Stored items
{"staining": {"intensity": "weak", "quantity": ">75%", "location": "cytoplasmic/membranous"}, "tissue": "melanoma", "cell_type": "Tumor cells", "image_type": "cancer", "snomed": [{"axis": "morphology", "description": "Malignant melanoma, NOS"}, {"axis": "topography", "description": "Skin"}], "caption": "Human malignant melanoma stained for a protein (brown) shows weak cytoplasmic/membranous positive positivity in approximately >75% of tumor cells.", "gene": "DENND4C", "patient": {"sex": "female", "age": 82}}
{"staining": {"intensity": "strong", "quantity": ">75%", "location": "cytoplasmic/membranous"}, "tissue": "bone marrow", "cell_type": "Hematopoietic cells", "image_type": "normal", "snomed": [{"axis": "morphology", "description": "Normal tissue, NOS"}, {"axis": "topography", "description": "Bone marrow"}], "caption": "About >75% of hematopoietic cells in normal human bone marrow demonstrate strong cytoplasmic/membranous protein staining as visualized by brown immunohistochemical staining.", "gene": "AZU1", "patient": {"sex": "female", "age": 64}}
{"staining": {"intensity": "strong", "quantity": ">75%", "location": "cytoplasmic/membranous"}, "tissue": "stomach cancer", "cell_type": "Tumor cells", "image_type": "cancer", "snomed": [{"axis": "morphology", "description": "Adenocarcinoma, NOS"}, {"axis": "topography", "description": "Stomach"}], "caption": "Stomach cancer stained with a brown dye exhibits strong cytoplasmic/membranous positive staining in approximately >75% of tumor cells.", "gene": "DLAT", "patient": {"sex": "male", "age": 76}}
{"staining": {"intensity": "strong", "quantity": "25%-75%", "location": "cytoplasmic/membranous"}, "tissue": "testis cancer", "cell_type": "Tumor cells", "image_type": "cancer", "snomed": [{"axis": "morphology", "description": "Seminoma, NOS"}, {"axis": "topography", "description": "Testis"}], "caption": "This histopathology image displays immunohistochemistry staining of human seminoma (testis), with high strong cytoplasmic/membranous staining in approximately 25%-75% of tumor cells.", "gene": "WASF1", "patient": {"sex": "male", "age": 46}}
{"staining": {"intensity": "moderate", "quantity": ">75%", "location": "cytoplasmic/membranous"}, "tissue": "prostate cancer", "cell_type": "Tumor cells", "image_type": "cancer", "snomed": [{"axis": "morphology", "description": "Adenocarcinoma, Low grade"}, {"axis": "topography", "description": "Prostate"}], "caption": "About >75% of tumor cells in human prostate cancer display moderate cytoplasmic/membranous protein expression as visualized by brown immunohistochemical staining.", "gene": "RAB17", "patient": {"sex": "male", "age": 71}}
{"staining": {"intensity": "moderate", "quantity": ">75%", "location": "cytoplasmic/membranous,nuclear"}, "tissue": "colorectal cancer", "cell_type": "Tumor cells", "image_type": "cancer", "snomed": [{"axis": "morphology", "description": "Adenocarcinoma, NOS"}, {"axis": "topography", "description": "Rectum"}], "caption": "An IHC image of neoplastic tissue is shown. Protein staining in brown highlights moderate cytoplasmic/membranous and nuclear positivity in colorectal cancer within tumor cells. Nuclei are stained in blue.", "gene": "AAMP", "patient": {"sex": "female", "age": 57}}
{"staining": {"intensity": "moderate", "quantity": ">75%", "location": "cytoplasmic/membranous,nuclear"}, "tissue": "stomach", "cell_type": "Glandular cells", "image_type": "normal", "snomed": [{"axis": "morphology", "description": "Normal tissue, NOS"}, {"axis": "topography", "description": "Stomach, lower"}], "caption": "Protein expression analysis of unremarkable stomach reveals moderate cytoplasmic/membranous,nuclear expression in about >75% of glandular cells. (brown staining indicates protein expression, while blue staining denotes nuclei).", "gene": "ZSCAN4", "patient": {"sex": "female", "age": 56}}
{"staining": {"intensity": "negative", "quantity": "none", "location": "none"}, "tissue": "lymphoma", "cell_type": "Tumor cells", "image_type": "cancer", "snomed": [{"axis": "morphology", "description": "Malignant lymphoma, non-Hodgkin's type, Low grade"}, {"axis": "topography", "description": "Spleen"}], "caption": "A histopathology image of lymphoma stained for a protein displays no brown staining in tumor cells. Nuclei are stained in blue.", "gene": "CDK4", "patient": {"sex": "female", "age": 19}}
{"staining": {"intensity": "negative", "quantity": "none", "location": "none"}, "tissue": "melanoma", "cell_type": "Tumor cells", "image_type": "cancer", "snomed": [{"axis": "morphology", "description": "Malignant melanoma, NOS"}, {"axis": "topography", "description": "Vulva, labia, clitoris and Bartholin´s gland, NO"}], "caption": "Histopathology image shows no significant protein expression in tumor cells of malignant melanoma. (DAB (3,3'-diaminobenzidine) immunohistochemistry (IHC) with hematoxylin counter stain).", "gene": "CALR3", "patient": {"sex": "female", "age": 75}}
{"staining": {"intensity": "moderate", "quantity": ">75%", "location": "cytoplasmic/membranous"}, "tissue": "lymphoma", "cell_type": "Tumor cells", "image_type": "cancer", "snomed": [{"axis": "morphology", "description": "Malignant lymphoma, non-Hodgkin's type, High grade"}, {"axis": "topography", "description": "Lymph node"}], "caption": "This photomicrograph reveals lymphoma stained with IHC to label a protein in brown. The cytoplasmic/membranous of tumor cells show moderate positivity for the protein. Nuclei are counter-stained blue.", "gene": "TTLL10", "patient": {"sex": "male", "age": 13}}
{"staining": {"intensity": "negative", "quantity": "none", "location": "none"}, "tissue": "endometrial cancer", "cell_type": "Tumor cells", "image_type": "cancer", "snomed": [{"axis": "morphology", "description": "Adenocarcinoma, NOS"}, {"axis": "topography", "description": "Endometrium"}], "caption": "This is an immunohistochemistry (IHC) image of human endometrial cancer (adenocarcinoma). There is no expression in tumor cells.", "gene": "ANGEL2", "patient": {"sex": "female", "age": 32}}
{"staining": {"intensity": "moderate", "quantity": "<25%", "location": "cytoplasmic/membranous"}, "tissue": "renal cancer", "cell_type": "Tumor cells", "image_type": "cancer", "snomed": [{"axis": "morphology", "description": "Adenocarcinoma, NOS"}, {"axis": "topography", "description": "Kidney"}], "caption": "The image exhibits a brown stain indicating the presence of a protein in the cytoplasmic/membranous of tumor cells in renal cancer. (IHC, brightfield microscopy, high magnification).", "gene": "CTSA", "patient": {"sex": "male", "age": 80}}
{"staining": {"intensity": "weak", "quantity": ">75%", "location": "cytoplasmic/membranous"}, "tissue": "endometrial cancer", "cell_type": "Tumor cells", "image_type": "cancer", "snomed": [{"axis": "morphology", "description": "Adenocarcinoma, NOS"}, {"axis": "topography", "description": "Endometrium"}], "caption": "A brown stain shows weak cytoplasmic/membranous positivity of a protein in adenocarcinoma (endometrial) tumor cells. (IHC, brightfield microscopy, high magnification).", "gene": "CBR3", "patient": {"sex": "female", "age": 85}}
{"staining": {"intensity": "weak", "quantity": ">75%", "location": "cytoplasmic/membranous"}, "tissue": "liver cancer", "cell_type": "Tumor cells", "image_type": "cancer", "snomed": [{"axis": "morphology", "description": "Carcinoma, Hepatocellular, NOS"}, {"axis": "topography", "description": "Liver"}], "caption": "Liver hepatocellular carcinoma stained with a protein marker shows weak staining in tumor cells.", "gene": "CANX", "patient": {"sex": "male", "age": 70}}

__Work to be completed__
In the entries above, how many lines hold the word "visualized"? State the number only.

__Answer to this problem__
2